● Work order: Transcribe the entries below exactly from their first line through the line containing "31-03-2028 | 74991 | |", and let no picture into the copy.
Top of Task material
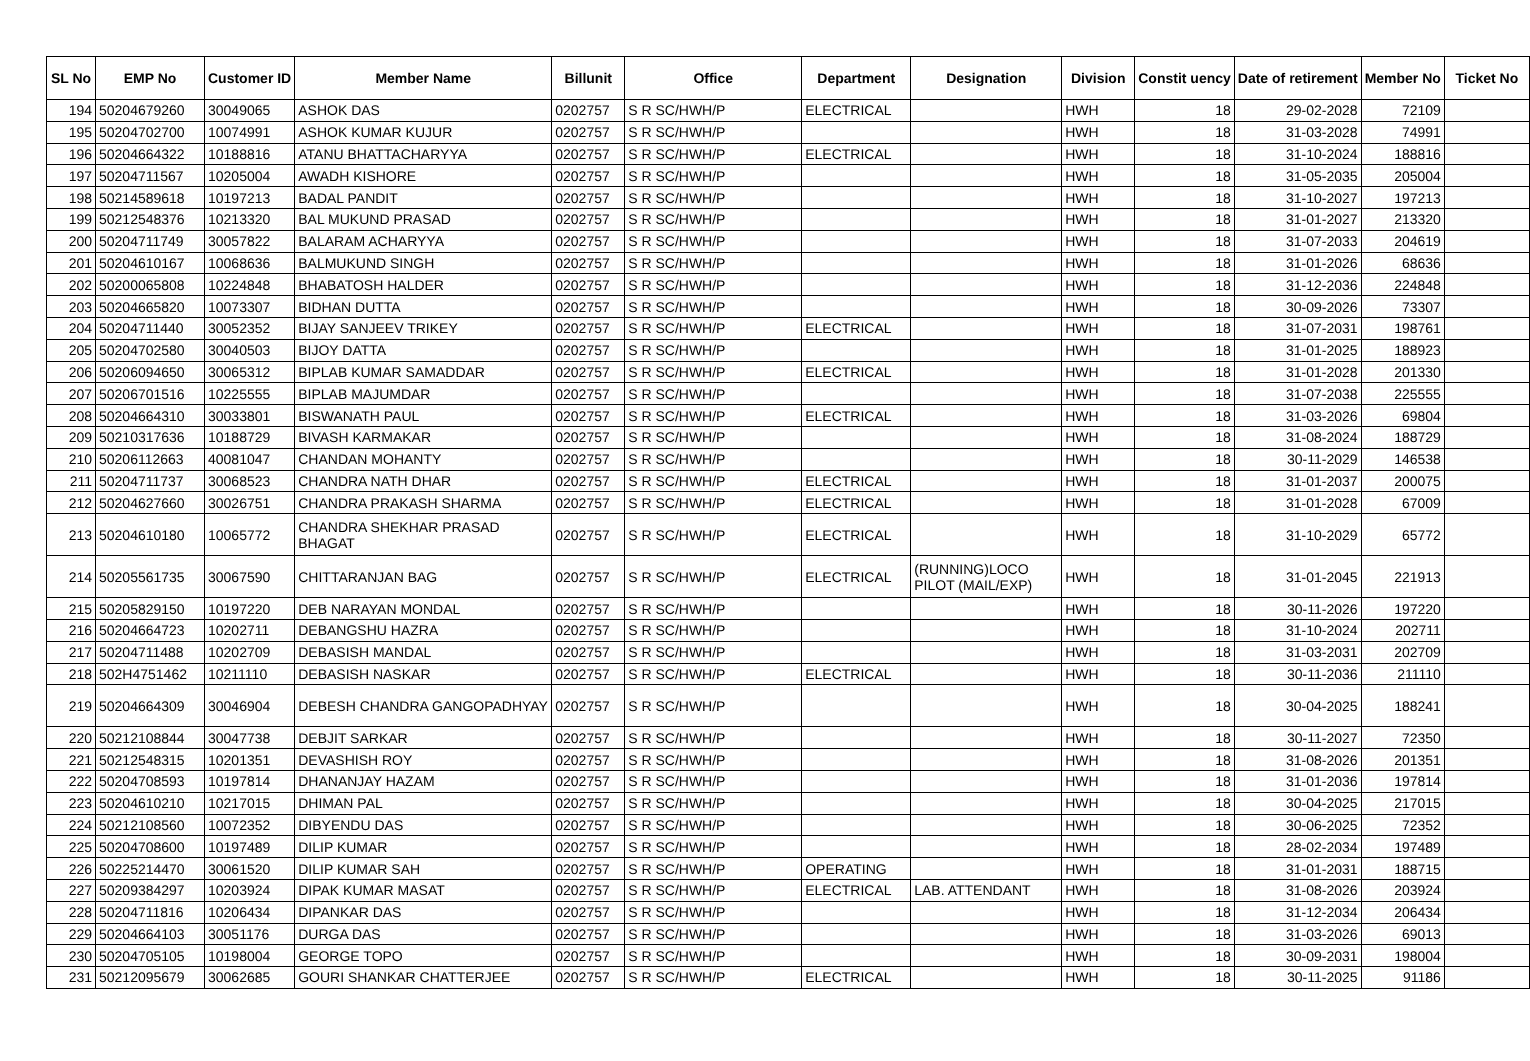| SL No | EMP No | Customer ID | Member Name | Billunit | Office | Department | Designation | Division | Constit uency | Date of retirement | Member No | Ticket No |
| --- | --- | --- | --- | --- | --- | --- | --- | --- | --- | --- | --- | --- |
| 194 | 50204679260 | 30049065 | ASHOK DAS | 0202757 | S R SC/HWH/P | ELECTRICAL | | HWH | 18 | 29-02-2028 | 72109 | |
| 195 | 50204702700 | 10074991 | ASHOK KUMAR KUJUR | 0202757 | S R SC/HWH/P | | | HWH | 18 | 31-03-2028 | 74991 | |
| 196 | 50204664322 | 10188816 | ATANU BHATTACHARYYA | 0202757 | S R SC/HWH/P | ELECTRICAL | | HWH | 18 | 31-10-2024 | 188816 | |
| 197 | 50204711567 | 10205004 | AWADH KISHORE | 0202757 | S R SC/HWH/P | | | HWH | 18 | 31-05-2035 | 205004 | |
| 198 | 50214589618 | 10197213 | BADAL PANDIT | 0202757 | S R SC/HWH/P | | | HWH | 18 | 31-10-2027 | 197213 | |
| 199 | 50212548376 | 10213320 | BAL MUKUND PRASAD | 0202757 | S R SC/HWH/P | | | HWH | 18 | 31-01-2027 | 213320 | |
| 200 | 50204711749 | 30057822 | BALARAM ACHARYYA | 0202757 | S R SC/HWH/P | | | HWH | 18 | 31-07-2033 | 204619 | |
| 201 | 50204610167 | 10068636 | BALMUKUND SINGH | 0202757 | S R SC/HWH/P | | | HWH | 18 | 31-01-2026 | 68636 | |
| 202 | 50200065808 | 10224848 | BHABATOSH HALDER | 0202757 | S R SC/HWH/P | | | HWH | 18 | 31-12-2036 | 224848 | |
| 203 | 50204665820 | 10073307 | BIDHAN DUTTA | 0202757 | S R SC/HWH/P | | | HWH | 18 | 30-09-2026 | 73307 | |
| 204 | 50204711440 | 30052352 | BIJAY SANJEEV TRIKEY | 0202757 | S R SC/HWH/P | ELECTRICAL | | HWH | 18 | 31-07-2031 | 198761 | |
| 205 | 50204702580 | 30040503 | BIJOY DATTA | 0202757 | S R SC/HWH/P | | | HWH | 18 | 31-01-2025 | 188923 | |
| 206 | 50206094650 | 30065312 | BIPLAB KUMAR SAMADDAR | 0202757 | S R SC/HWH/P | ELECTRICAL | | HWH | 18 | 31-01-2028 | 201330 | |
| 207 | 50206701516 | 10225555 | BIPLAB MAJUMDAR | 0202757 | S R SC/HWH/P | | | HWH | 18 | 31-07-2038 | 225555 | |
| 208 | 50204664310 | 30033801 | BISWANATH PAUL | 0202757 | S R SC/HWH/P | ELECTRICAL | | HWH | 18 | 31-03-2026 | 69804 | |
| 209 | 50210317636 | 10188729 | BIVASH KARMAKAR | 0202757 | S R SC/HWH/P | | | HWH | 18 | 31-08-2024 | 188729 | |
| 210 | 50206112663 | 40081047 | CHANDAN MOHANTY | 0202757 | S R SC/HWH/P | | | HWH | 18 | 30-11-2029 | 146538 | |
| 211 | 50204711737 | 30068523 | CHANDRA NATH DHAR | 0202757 | S R SC/HWH/P | ELECTRICAL | | HWH | 18 | 31-01-2037 | 200075 | |
| 212 | 50204627660 | 30026751 | CHANDRA PRAKASH SHARMA | 0202757 | S R SC/HWH/P | ELECTRICAL | | HWH | 18 | 31-01-2028 | 67009 | |
| 213 | 50204610180 | 10065772 | CHANDRA SHEKHAR PRASAD BHAGAT | 0202757 | S R SC/HWH/P | ELECTRICAL | | HWH | 18 | 31-10-2029 | 65772 | |
| 214 | 50205561735 | 30067590 | CHITTARANJAN BAG | 0202757 | S R SC/HWH/P | ELECTRICAL | (RUNNING)LOCO PILOT (MAIL/EXP) | HWH | 18 | 31-01-2045 | 221913 | |
| 215 | 50205829150 | 10197220 | DEB NARAYAN MONDAL | 0202757 | S R SC/HWH/P | | | HWH | 18 | 30-11-2026 | 197220 | |
| 216 | 50204664723 | 10202711 | DEBANGSHU HAZRA | 0202757 | S R SC/HWH/P | | | HWH | 18 | 31-10-2024 | 202711 | |
| 217 | 50204711488 | 10202709 | DEBASISH MANDAL | 0202757 | S R SC/HWH/P | | | HWH | 18 | 31-03-2031 | 202709 | |
| 218 | 502H4751462 | 10211110 | DEBASISH NASKAR | 0202757 | S R SC/HWH/P | ELECTRICAL | | HWH | 18 | 30-11-2036 | 211110 | |
| 219 | 50204664309 | 30046904 | DEBESH CHANDRA GANGOPADHYAY | 0202757 | S R SC/HWH/P | | | HWH | 18 | 30-04-2025 | 188241 | |
| 220 | 50212108844 | 30047738 | DEBJIT SARKAR | 0202757 | S R SC/HWH/P | | | HWH | 18 | 30-11-2027 | 72350 | |
| 221 | 50212548315 | 10201351 | DEVASHISH ROY | 0202757 | S R SC/HWH/P | | | HWH | 18 | 31-08-2026 | 201351 | |
| 222 | 50204708593 | 10197814 | DHANANJAY HAZAM | 0202757 | S R SC/HWH/P | | | HWH | 18 | 31-01-2036 | 197814 | |
| 223 | 50204610210 | 10217015 | DHIMAN PAL | 0202757 | S R SC/HWH/P | | | HWH | 18 | 30-04-2025 | 217015 | |
| 224 | 50212108560 | 10072352 | DIBYENDU DAS | 0202757 | S R SC/HWH/P | | | HWH | 18 | 30-06-2025 | 72352 | |
| 225 | 50204708600 | 10197489 | DILIP KUMAR | 0202757 | S R SC/HWH/P | | | HWH | 18 | 28-02-2034 | 197489 | |
| 226 | 50225214470 | 30061520 | DILIP KUMAR SAH | 0202757 | S R SC/HWH/P | OPERATING | | HWH | 18 | 31-01-2031 | 188715 | |
| 227 | 50209384297 | 10203924 | DIPAK KUMAR MASAT | 0202757 | S R SC/HWH/P | ELECTRICAL | LAB. ATTENDANT | HWH | 18 | 31-08-2026 | 203924 | |
| 228 | 50204711816 | 10206434 | DIPANKAR DAS | 0202757 | S R SC/HWH/P | | | HWH | 18 | 31-12-2034 | 206434 | |
| 229 | 50204664103 | 30051176 | DURGA DAS | 0202757 | S R SC/HWH/P | | | HWH | 18 | 31-03-2026 | 69013 | |
| 230 | 50204705105 | 10198004 | GEORGE TOPO | 0202757 | S R SC/HWH/P | | | HWH | 18 | 30-09-2031 | 198004 | |
| 231 | 50212095679 | 30062685 | GOURI SHANKAR CHATTERJEE | 0202757 | S R SC/HWH/P | ELECTRICAL | | HWH | 18 | 30-11-2025 | 91186 | |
Bottom of Task material
● The answer:
| SL No | EMP No | Customer ID | Member Name | Billunit | Office | Department | Designation | Division | Constit uency | Date of retirement | Member No | Ticket No |
| --- | --- | --- | --- | --- | --- | --- | --- | --- | --- | --- | --- | --- |
| 194 | 50204679260 | 30049065 | ASHOK DAS | 0202757 | S R SC/HWH/P | ELECTRICAL | | HWH | 18 | 29-02-2028 | 72109 | |
| 195 | 50204702700 | 10074991 | ASHOK KUMAR KUJUR | 0202757 | S R SC/HWH/P | | | HWH | 18 | 31-03-2028 | 74991 | |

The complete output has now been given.